▶ _Page_
* Begin *

Yeah, I think it's good default, like if in doubt, add the constraint, and you might want to remove it in future if you get to a certain scale, but I like the idea of having it by default.
For example, we discussed in the same episode with Franck, we discussed maybe we should have not NULL constraint by default. Not that, unfortunately, it's not so usually in all systems. But we can agree, let's put it by default and lift it only if we know NULLs are going to be useful. So yeah, that's it, I guess 3 tips, enough, right?
And what about schema namespacing do you ever do you use it oh
it's interesting I I'm I'm shifting back and forth and in my career use namespaces schemas or not use them depends on the project here I am like with you it depends if it's
Also it doesn't matter that much, right?
Well, it does, because it's about convenience as well. If you think about others, they can be spending a lot of time trying to find your table. Again, consistency here is the key, because if you chose to start using namespaces, schemas, suddenly after a few years of development, and the majority of your tables are in the main... And it happens all the time. Like, I see it all the time. Yeah, sure.
The majority of the tables are in public schema, but suddenly you start using some additional schemas and hide tables there basically.
It's maintainability as well, for example you can control permissions better and it also sometimes namespaces are serving some trick like you can have multiple tables with the same name sitting in different schemas and but this can go this can lead to some messy state and problems yeah so but I would say this is part of conventional agreements you how we use schemas so yeah sometimes people choose you know like choose this is good topic by the way for maybe 1 day we should discuss it.
Multi-tenant applications and architectures and how to create multi-tenancy with good properties in database. I just recently learned that if you go to Timescale cloud, you cannot run create database and you cannot have multiple logical databases in a single server. So in single Postgres, usually we are allowed to have multiple logical databases. And their recipe for multi-tenancy, they have an article about this, like, let's use schemas and just that's it.
But for me, schema is a very weak wall between data. Logical database is a big wall between data because you cannot read from another database being connected to 1 database. You cannot read from another database not using something like postgres_fdw or dblink. Because this is how Postgres works. Database name is a part of connection properties, the core connection properties. Unlike schema, schema is kind of... It's something...
Namespace.
Well, yeah. It's namespace, and you can revoke rights to use some schema, it's good, but still it's inside the same database. So if you messed up with permissions, you can end up having security issues. If you want strict segregation of data, separation of data for your tenants. Okay, This is a different topic. I think quite good, like we have at least let's move on to the performance topic, the second topic, right?
So, they talk about indexing and they talk about query optimization. I think, right, we've in the past talked about a couple of things, like micro optimizations and macro optimizations. And I think we could maybe, like, think in those terms instead. I do think it's obviously performance is a lot about indexing. And about individual query optimization. But I do think there's some best practices around macro optimization. Like in Postgres, by default, we don't have pg_stat_statements turned on.
That feels to me like a pretty much a best practice that we should probably have pg_stat_statements on or some or an extension for doing that analysis that's on the on the wider system level. Maybe some logging like I think there's some performance logging of slow queries.
Just choose just 1 tip right now. It's already too many.
Oh, A, best practice. All right. Yeah, best practice. I would say, well, I like their first 1, I guess. Use indexes.

* End *

▶ _Data entries_
* Begin *

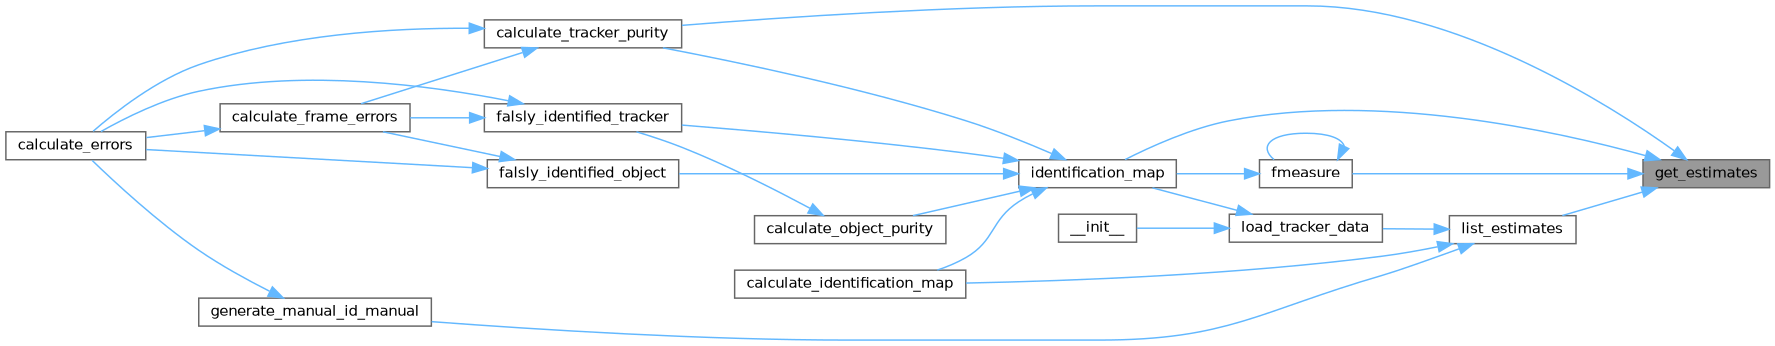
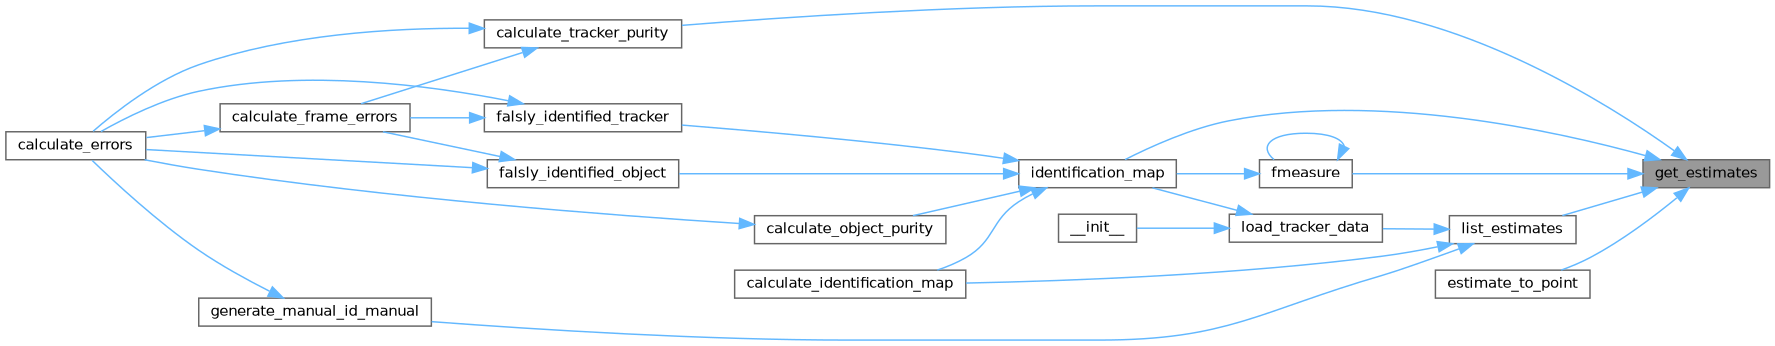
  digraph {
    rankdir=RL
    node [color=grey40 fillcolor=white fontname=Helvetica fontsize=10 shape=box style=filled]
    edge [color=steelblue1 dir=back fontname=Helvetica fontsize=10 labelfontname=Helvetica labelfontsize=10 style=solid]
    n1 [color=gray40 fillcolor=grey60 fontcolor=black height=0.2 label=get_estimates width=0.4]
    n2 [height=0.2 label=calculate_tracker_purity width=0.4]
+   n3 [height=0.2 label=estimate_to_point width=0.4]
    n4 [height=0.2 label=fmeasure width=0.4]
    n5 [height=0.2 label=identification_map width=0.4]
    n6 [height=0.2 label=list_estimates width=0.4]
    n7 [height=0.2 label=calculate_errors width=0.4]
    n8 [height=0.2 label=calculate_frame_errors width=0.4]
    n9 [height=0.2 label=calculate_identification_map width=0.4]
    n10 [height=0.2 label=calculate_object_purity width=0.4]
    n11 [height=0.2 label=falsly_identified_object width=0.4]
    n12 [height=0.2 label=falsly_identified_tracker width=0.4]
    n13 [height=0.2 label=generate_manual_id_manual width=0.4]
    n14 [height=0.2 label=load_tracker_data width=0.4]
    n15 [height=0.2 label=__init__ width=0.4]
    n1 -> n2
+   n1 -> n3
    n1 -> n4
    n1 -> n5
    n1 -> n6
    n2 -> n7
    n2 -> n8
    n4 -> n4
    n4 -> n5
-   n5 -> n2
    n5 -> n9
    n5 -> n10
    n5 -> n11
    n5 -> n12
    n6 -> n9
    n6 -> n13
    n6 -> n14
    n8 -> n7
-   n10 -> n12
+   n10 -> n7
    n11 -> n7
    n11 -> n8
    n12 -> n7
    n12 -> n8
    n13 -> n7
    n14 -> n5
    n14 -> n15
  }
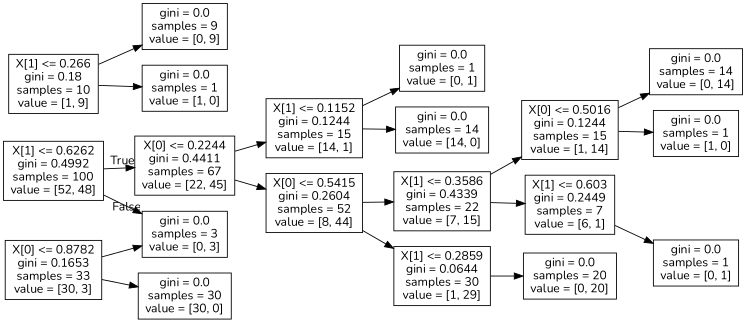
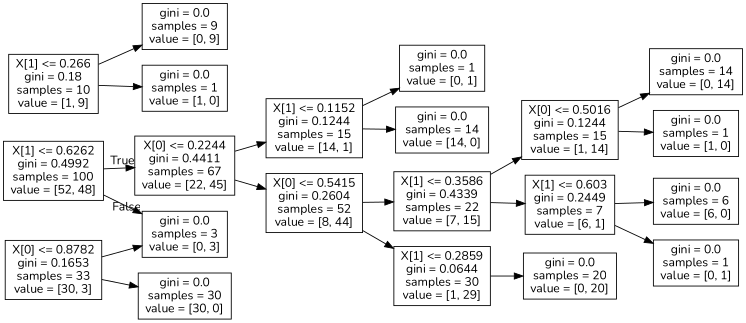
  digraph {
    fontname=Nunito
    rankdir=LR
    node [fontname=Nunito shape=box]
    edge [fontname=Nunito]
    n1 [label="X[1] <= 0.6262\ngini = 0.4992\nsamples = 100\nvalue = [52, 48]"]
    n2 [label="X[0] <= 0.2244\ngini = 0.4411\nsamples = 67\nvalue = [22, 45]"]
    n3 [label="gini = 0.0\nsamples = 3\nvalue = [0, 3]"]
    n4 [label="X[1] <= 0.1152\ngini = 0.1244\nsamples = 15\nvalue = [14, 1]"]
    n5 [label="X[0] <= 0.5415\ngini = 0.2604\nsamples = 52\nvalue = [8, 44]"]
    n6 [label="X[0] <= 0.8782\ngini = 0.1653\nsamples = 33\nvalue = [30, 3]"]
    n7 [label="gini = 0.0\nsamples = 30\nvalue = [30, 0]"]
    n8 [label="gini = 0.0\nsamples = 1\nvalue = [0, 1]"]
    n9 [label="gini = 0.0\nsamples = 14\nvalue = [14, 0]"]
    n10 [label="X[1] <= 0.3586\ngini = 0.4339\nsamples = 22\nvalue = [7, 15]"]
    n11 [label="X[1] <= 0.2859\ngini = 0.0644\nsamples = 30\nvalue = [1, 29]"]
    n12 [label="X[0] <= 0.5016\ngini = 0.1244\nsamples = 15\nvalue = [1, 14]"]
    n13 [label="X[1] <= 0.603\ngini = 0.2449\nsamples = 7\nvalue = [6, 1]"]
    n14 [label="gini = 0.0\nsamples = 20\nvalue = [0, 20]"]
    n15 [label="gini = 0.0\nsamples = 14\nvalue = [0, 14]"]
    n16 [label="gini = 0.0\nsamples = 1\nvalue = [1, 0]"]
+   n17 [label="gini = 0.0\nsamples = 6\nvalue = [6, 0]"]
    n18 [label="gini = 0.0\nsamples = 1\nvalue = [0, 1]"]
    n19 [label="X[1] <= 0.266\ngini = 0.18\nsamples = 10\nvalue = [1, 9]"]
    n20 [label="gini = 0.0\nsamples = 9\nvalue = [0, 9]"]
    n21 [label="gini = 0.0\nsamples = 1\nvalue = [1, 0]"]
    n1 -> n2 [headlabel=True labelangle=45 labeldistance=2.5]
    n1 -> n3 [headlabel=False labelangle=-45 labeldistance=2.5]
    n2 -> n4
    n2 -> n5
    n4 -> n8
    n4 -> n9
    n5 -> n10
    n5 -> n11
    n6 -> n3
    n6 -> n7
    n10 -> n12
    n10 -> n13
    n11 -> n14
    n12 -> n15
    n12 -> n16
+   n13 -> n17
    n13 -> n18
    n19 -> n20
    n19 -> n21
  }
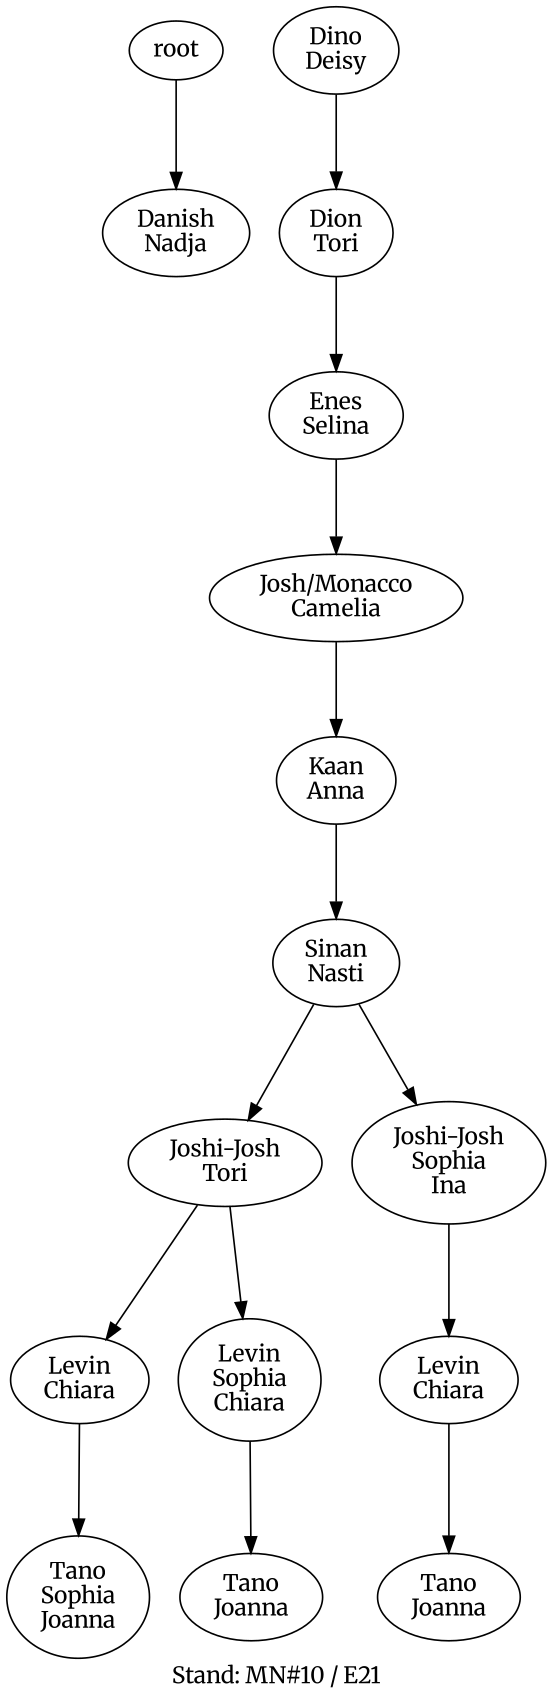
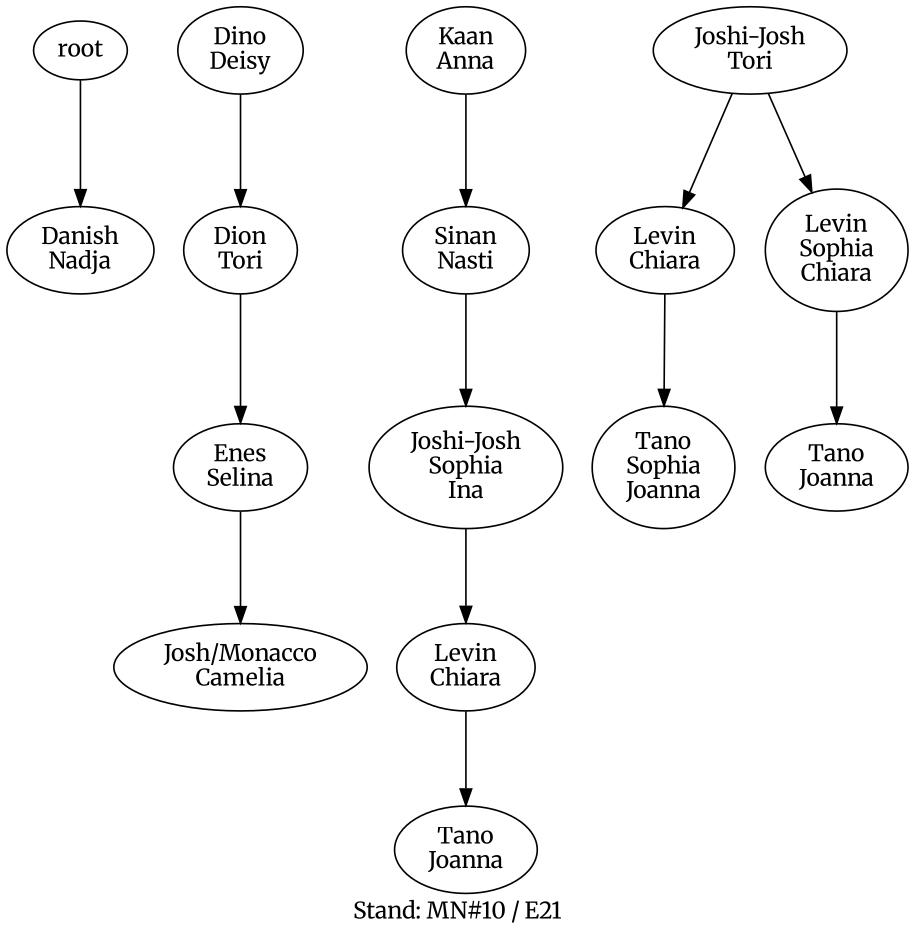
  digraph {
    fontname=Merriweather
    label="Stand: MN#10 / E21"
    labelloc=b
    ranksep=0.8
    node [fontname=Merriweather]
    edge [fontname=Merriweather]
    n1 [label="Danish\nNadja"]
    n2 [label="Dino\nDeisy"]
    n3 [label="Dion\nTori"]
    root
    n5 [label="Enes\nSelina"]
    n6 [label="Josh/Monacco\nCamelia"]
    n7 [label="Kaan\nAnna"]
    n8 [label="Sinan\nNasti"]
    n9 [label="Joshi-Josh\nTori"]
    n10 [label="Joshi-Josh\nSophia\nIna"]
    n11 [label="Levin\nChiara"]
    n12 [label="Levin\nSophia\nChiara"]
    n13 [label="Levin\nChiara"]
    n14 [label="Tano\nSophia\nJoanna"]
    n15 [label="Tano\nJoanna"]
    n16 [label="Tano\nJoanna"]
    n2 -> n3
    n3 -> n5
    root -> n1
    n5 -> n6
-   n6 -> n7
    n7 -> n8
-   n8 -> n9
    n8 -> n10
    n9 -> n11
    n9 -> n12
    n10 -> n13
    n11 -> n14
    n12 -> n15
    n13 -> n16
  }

* End *

▶ _Exercise tasks_
#1 In the Postgres conversation, why is a logical database a stronger separation between data than a schema? Answer in one to three sentences.
#2 Alter the passage of the Postgres conversation from "Well, it does, because" up to and including "time. Yeah, sure.", putting "uniformity" in place of "consistency".
#3 Summarize the Postgres conversation in three sentences.

▶ _List of solutions_
#1 While connected to one logical database, you cannot read from another without something like postgres_fdw or dblink, because the database name is part of the core connection properties. A schema is only a namespace inside the same database, so mistakes with permissions can lead to security issues.

#2
Well, it does, because it's about convenience as well. If you think about others, they can be spending a lot of time trying to find your table. Again, uniformity here is the key, because if you chose to start using namespaces, schemas, suddenly after a few years of development, and the majority of your tables are in the main... And it happens all the time. Like, I see it all the time. Yeah, sure.

#3 The speakers favor adding constraints such as NOT NULL by default and lifting them only when there is a clear reason. On schemas, they stress consistency and better permission control, but they call a schema a weak wall for multi-tenant data compared with a separate logical database. Turning to performance, they suggest enabling pg_stat_statements and settle on using indexes as the single tip.